“Well, Doctor, what have we got, a republic or a monarchy?”  asked Mrs. Powell of Philadelphia as delegates departed the Constitutional Convention of 1787. “A republic, if you can keep it,” Benjamin Franklin replied.

Call it freedom.  Call it liberty.  It is the founding principle of the United States of America.

Our founding fathers took Rome as their example.  They dreaded the day Americans might grow complacent, and a Julius or Augustus would sweep our republic away.

Today, too many young people don’t know their Constitution and are not taught their history.  They have lost the context they need to understand and protect our rights and liberties.  Yet it is they who staff the big data companies that decide what we should think and whom may speak.

CFACT senior policy advisor Paul Driessen lays out the pressing magnitude of what’s at stake at CFACT.org:

They loathe and fear ideas, facts and questions that challenge their views and political power. Free speech and access to other people’s free speech is a clear and present danger to their perceived and asserted wisdom on fossil fuels, capitalism, man-made climate chaos, Western culture, and who should make policy decisions on energy, economics, jobs, living standards, religion, civil rights and other matters.

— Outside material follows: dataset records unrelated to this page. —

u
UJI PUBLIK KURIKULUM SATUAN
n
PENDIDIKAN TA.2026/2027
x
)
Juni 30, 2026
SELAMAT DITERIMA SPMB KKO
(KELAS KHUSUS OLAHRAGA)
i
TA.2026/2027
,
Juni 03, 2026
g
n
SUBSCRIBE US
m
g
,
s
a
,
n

Their version of “free speech” thus includes – and demands – that their critics have no free speech. On college campuses, in “mainstream” and social media, on search engines, in online information libraries, even in the arts, bakeries and K-12 education, thought control and electronic book burning are essential. Despite having a 12 to 1 ratio of liberal to conservative professors, leftist college faculty, administrators and students still ban, disinvite, disrupt and physically attack conservative speakers and their hosts.

You should read Paul Driessen’s full commentary.  It’s important.

The ideals of the American revolution were contagious.  They swept the world, and France soon followed.  It didn’t take long, however, for the French to find their own Caesar in Napoleon Bonaparte.  “Liberty,” the Emperor said, “is a need felt by a small class of people whom nature has endowed with nobler minds than the mass of men. Consequently, it may be repressed with impunity. Equality, on the other hand, pleases the masses.”

Has America reached the point where our liberty can be “repressed with impunity?”

“Forbid it almighty God!” to echo another founding father, Patrick Henry.